Как свободно чувствовал себя Гаральд с этой женщиной! Какой открытой и доступной она казалась ему в эти минуты! И какой непохожей, в сравнении со всеми остальными женщинами, которых он до сих пор знал, представала!
— Но ведь вряд ли мы смогли бы встретиться сегодня с вами, «венценосная» Мария, если бы повелительница этого не захотела.
— Не называйте меня «венценосной».
— Мне-то казалось, что вы сами настаиваете на этом титуле. Во всяком случае, я слышал его от повелительницы.
Девушка подошла к самому большому фонтану, несколько раз зачерпнула ладошкой теплую, слегка отдающую серным духом воду…
— Разве вам неизвестно, что многие произносят это слово — «венценосная» — с явной издевкой, намекая на мою близость с императором? — в голосе ее Гаральд не уловил ни обиды, ни грусти. Создавалось впечатление, что весь окружающий мир она воспринимает с той долей иронического лукавства, которая при любых обстоятельствах позволяет возвышаться над ним.

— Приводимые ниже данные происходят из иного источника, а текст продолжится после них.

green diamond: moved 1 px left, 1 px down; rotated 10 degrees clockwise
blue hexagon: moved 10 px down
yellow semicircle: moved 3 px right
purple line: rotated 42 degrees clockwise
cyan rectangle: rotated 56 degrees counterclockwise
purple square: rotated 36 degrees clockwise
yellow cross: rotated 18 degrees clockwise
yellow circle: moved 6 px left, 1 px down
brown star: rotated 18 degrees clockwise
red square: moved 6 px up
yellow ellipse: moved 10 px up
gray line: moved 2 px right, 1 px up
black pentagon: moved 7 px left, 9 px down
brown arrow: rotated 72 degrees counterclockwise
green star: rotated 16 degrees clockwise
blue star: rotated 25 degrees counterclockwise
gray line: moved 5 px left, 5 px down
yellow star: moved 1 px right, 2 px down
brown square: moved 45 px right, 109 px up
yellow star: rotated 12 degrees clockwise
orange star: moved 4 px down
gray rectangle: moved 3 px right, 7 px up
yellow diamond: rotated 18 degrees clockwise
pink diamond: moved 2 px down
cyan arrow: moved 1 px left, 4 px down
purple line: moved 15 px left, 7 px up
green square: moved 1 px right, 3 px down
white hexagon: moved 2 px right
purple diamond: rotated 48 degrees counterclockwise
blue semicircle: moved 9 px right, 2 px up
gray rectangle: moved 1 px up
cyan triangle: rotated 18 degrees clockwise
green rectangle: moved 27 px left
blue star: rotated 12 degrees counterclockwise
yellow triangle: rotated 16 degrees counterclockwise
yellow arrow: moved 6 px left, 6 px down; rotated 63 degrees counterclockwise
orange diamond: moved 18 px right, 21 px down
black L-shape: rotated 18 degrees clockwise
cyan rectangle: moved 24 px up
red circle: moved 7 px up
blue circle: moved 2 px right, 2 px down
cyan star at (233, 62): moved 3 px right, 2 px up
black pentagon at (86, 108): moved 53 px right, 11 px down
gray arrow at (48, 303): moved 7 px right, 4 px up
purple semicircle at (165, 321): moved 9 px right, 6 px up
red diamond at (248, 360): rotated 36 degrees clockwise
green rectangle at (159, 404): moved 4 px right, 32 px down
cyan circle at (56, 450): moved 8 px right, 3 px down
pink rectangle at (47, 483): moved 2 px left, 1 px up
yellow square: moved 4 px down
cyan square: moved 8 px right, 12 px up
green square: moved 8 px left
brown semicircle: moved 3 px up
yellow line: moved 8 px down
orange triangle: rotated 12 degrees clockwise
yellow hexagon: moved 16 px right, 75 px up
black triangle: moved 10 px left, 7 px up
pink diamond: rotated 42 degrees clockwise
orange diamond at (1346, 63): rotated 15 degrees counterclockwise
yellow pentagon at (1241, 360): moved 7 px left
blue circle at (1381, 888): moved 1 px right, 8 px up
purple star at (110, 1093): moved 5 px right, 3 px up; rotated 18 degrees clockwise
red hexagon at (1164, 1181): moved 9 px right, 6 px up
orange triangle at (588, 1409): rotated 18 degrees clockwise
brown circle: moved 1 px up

— Вы хотели сказать: «На близость к… императору»? Или, может, я неверно понимаю ваш эллинский язык?
— Вот именно: «с императором». Многие считают нас любовниками. Ничего удивительного, при многих монархических дворах это обычное явление.
— Но вы действительно являетесь любовниками?
— Всего лишь чувственная игра, — томно улыбнулась Мария. — Считайте это платой за титул «венценосная». Правда, иногда…
Со ступеней донеслись шаги повелительницы, и оба умолкли. Зоя застала их стоящими по обе стороны фонтана, причем каждый из них смотрел в свою сторону, любуясь радужными водопадами.
— Что, вы так и не успели по-настоящему познакомиться? — спросила повелительница, как только оказалась в «Храме родников».
— Уже познакомились, — заверила ее Мария, — очень даже близко.
— А, по-моему, я зря столько времени провела, развлекая императора. Не вижу азарта в глазах, не ощущаю любовного сговора.
Появившаяся вслед за императрицей служанка подошла к Марии и молча указала рукой на выход. «Венценосная» и сама поняла, что теперь настала ее очередь удалиться, поэтому поспешно направилась к лестнице, даже не одарив Гаральда мимолетным взглядом.
— Но ты, конунг, понимаешь, что я специально уговорила императора допустить «венценосную» Марию до этой встречи? — спросила повелительница, когда шаги девушки затихли где-то за лестничной площадкой. Зоя тоже подошла к самому выходу, так что если бы Мария, служанка или кто бы то ни было оказались на нижнем пролете лестницы, она бы тут же изобличила их любопытство.
— Догадаться было не так уж и трудно.
— Но устроила я вам эту встречу в «Храме родников» не для того, чтобы отныне ты страдал по ней. Нет, страдать ты по-прежнему должен по мне.